Saved data entries:
§ §

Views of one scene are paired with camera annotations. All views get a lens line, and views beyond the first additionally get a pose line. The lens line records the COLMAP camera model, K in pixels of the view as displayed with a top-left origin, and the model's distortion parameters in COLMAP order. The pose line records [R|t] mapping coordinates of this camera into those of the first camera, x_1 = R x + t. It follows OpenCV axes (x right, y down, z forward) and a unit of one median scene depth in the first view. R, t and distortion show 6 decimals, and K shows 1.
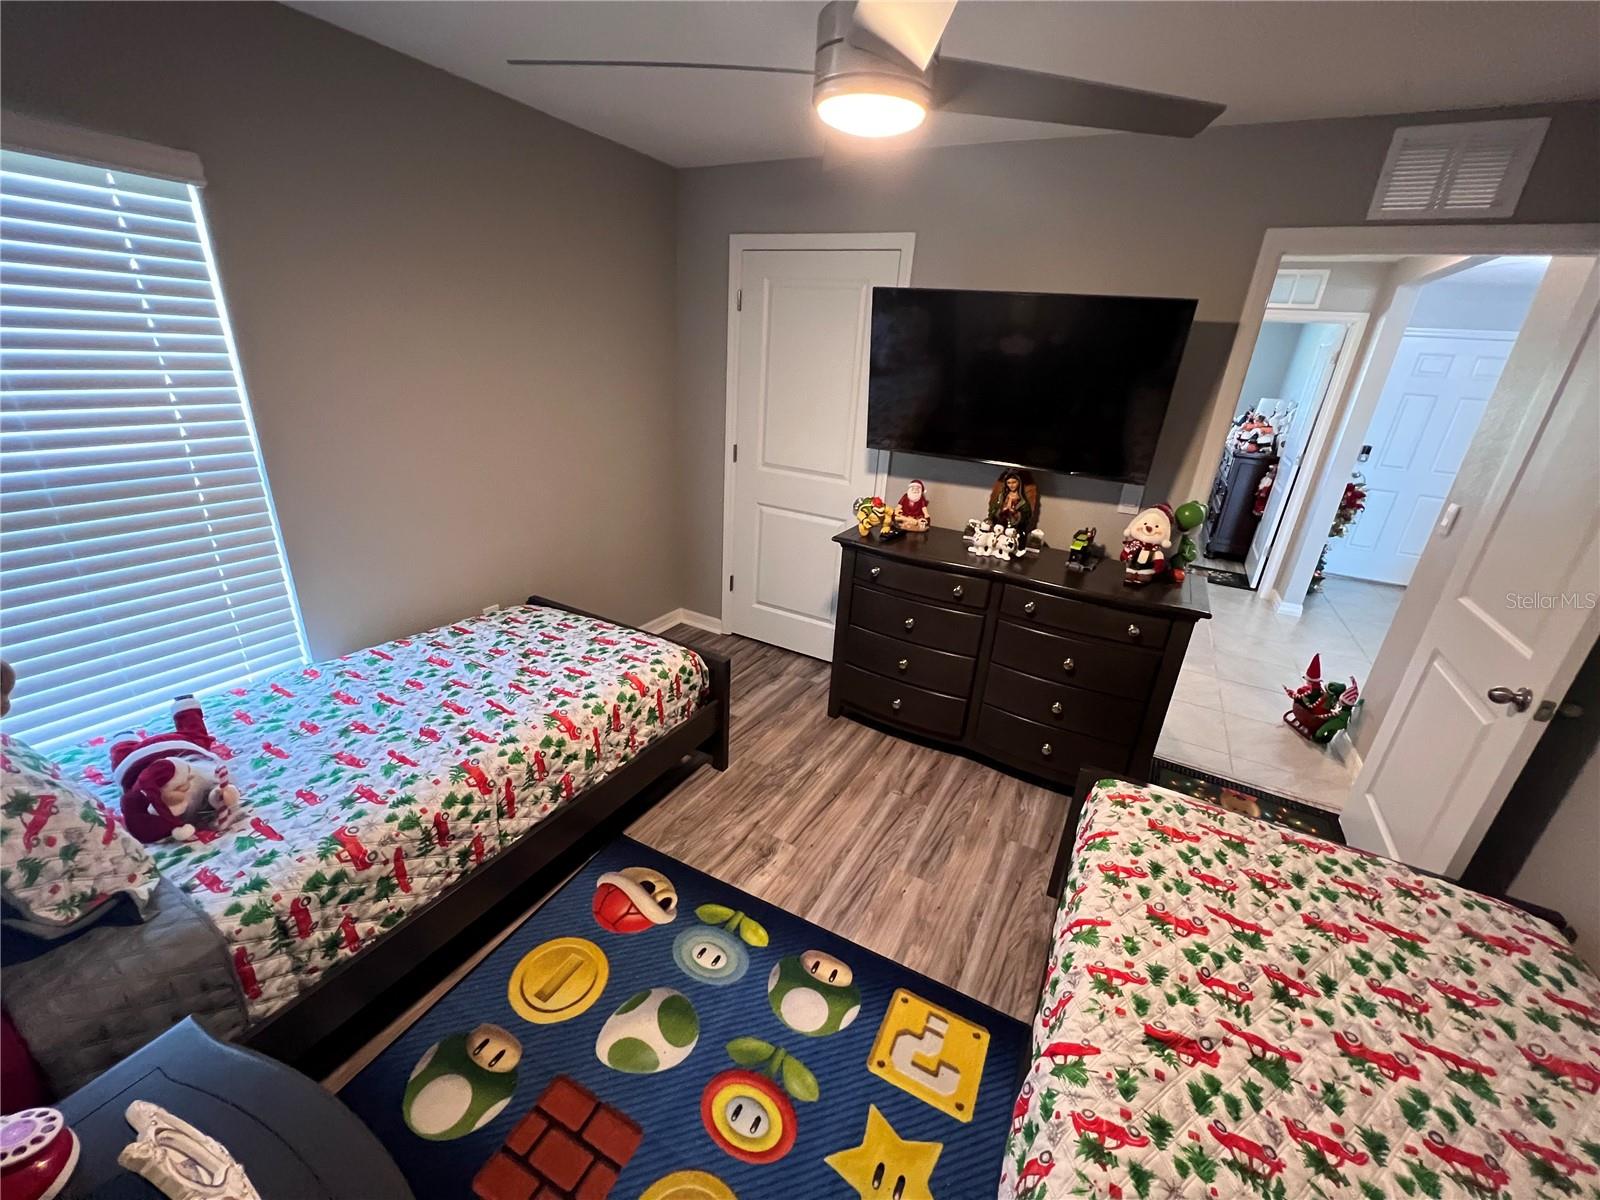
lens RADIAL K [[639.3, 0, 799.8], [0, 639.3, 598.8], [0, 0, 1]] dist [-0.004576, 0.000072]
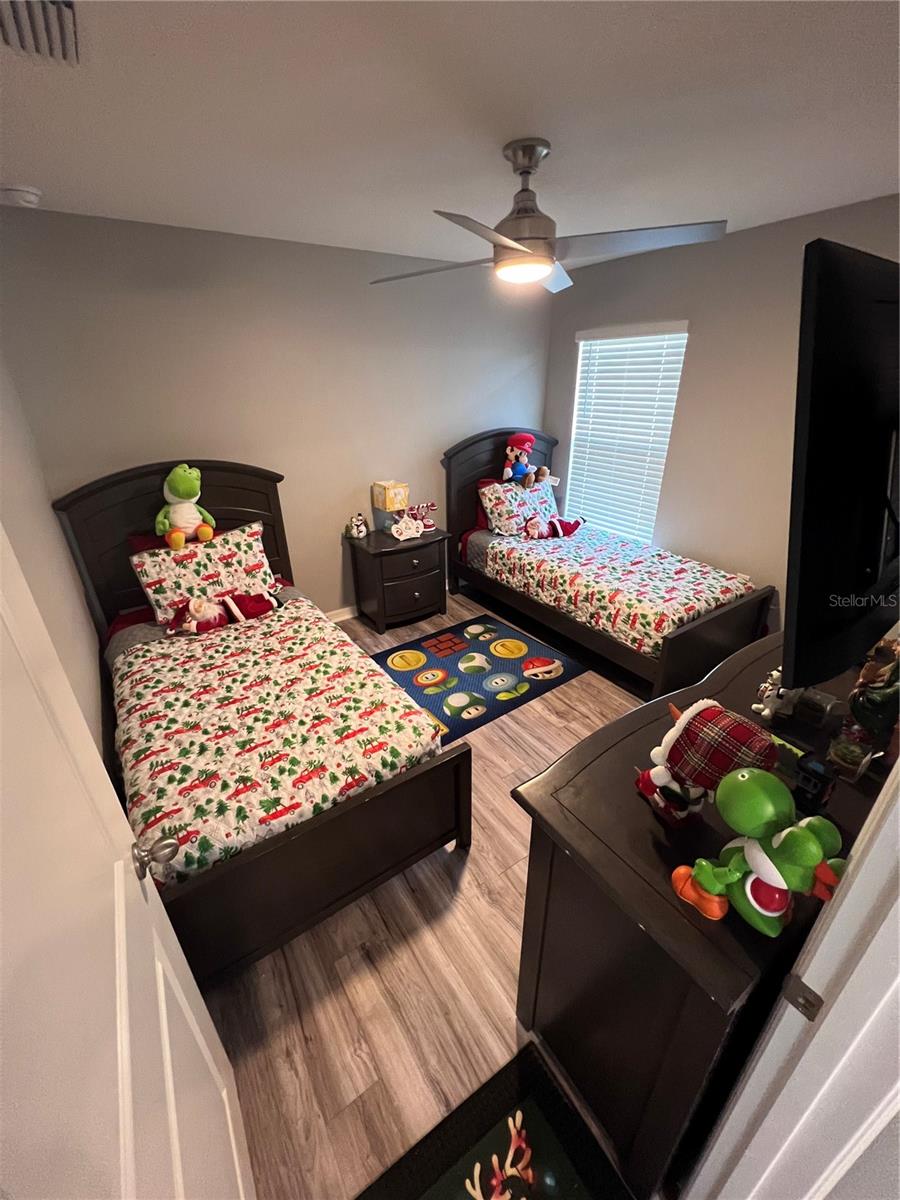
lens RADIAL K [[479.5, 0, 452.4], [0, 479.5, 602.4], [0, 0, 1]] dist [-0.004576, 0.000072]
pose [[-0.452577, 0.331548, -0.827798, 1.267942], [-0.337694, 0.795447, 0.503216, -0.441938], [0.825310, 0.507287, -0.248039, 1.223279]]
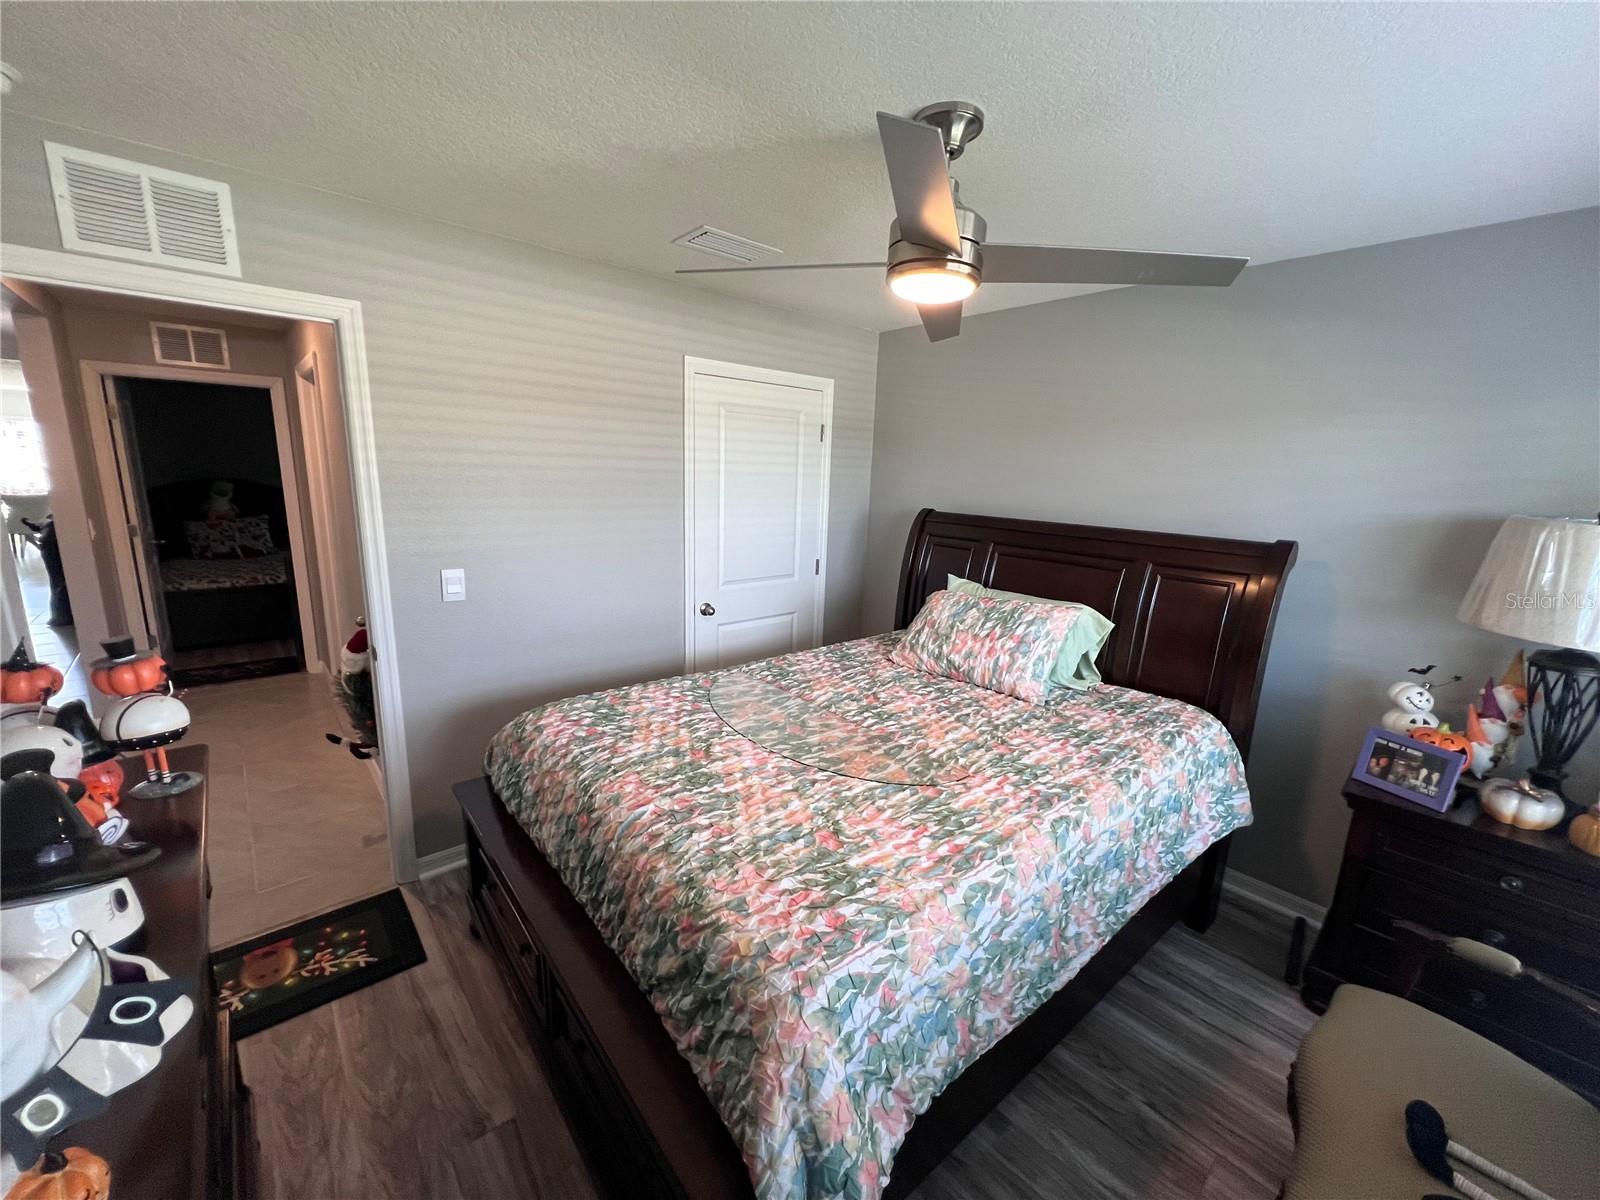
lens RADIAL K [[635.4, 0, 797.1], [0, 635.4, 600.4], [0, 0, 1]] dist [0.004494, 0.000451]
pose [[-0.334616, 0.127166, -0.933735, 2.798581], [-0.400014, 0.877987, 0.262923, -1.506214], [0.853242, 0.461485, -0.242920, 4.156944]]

§ §

Repeat the lines from the beginning through the line containing "0.507287, -0.248039, 1.223279]]", including that line. Leave out the pictures.

Views of one scene are paired with camera annotations. All views get a lens line, and views beyond the first additionally get a pose line. The lens line records the COLMAP camera model, K in pixels of the view as displayed with a top-left origin, and the model's distortion parameters in COLMAP order. The pose line records [R|t] mapping coordinates of this camera into those of the first camera, x_1 = R x + t. It follows OpenCV axes (x right, y down, z forward) and a unit of one median scene depth in the first view. R, t and distortion show 6 decimals, and K shows 1.
lens RADIAL K [[639.3, 0, 799.8], [0, 639.3, 598.8], [0, 0, 1]] dist [-0.004576, 0.000072]
lens RADIAL K [[479.5, 0, 452.4], [0, 479.5, 602.4], [0, 0, 1]] dist [-0.004576, 0.000072]
pose [[-0.452577, 0.331548, -0.827798, 1.267942], [-0.337694, 0.795447, 0.503216, -0.441938], [0.825310, 0.507287, -0.248039, 1.223279]]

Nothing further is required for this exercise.